The OS for AI: How serverless computing enables the next gen of machine learning
ML has been advancing rapidly, but only a few contributors focus on the infrastructure and scaling challenges that come with it. Jonathan Peck explores why ML is a natural fit for serverless computing, a general architecture for scalable ML, and common issues when implementing on-demand scaling over GPU clusters, providing general solutions and a vision for the future of cloud-based ML.

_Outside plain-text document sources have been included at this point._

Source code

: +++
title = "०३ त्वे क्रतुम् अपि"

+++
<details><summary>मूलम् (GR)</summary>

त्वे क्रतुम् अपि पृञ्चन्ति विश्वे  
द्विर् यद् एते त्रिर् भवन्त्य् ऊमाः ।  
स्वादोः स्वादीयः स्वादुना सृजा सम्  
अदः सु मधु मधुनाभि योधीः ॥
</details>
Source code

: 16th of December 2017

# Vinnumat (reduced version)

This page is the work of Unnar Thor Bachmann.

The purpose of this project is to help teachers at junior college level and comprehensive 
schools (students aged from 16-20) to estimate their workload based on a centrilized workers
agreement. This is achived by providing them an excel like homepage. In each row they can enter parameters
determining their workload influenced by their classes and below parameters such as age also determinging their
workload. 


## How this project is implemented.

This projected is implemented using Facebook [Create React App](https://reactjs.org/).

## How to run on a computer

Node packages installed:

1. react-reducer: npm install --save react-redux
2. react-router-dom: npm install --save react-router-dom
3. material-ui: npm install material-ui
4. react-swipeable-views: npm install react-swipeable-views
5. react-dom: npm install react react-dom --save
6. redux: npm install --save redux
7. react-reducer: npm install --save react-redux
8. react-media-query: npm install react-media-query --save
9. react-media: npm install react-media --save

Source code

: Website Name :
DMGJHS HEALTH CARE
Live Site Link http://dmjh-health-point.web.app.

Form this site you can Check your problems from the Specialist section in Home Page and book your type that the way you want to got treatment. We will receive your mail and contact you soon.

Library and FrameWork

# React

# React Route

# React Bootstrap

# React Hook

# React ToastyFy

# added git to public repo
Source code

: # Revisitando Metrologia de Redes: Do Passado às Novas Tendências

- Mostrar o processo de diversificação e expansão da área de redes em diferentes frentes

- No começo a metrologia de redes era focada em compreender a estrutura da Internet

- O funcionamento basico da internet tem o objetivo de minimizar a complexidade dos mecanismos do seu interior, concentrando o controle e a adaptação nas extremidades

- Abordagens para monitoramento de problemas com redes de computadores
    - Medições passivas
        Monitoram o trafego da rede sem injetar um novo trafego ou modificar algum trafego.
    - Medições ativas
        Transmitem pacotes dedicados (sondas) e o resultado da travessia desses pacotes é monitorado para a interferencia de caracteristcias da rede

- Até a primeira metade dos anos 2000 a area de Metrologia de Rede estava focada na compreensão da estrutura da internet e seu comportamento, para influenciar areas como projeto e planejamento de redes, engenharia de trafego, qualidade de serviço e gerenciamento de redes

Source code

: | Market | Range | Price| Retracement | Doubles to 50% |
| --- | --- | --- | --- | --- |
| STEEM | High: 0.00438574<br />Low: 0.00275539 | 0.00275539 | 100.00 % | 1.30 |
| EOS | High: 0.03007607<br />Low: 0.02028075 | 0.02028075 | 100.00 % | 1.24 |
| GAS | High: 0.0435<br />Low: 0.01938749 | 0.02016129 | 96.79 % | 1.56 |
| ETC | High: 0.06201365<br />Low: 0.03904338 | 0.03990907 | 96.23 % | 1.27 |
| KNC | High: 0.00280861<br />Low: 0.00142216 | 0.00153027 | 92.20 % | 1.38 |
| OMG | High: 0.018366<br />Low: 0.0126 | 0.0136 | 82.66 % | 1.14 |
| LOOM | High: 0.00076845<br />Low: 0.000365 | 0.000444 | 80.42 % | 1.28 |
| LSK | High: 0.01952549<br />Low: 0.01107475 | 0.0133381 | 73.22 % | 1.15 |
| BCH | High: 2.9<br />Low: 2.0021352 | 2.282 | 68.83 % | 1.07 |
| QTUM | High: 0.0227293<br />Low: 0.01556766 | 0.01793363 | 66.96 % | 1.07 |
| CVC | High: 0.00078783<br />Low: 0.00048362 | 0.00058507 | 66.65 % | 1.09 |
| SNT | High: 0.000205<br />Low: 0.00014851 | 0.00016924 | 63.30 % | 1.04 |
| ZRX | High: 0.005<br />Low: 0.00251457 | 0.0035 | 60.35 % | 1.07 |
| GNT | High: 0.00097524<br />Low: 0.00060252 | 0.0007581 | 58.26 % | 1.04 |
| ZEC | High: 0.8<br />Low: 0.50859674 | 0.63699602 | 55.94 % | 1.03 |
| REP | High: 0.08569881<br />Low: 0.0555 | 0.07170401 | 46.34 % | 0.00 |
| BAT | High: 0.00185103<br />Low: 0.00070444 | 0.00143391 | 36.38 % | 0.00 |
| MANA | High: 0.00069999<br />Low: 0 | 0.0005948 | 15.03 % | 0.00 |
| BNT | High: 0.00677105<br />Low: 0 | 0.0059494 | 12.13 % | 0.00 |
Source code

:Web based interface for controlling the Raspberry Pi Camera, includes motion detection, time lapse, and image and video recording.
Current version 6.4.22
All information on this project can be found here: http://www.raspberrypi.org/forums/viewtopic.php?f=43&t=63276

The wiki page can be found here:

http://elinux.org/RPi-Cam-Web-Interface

|Talk Title||The OS for AI: How serverless computing enables the next gen of machine learning|
|Speakers||Jonathan Peck (GitHub)|
|Conference||O’Reilly Artificial Intelligence Conference|
|Conf Tag||Put AI to Work|
|Location||San Jose, California|
|Date||September 10-12, 2019|
Machine learning has been advancing rapidly, but only a few contributors are focusing on the infrastructure and scaling challenges that come with it. When you have thousands of model versions, each written in any mix of frameworks (Python, R, Java, Ruby, PyTorch, scikit-learn, Caffe, TensorFlow, etc.), it’s difficult to know how to efficiently deploy them as elastic, scalable, secure APIs with 10 ms of latency and GPU access. Algorithmia has seen many of the challenges faced in this area. Jonathan Peck explores how the company built, deployed, and scaled thousands of algorithms and machine learning models using every kind of framework. You’ll learn some insights into the problems you’re likely to face and how to approach solving them. Jonathan examines the need for, and implementations of, a complete operating system for AI: a common interface for different algorithms to be used and combined, and a general architecture for serverless machine learning which is discoverable, versioned, scalable, and sharable.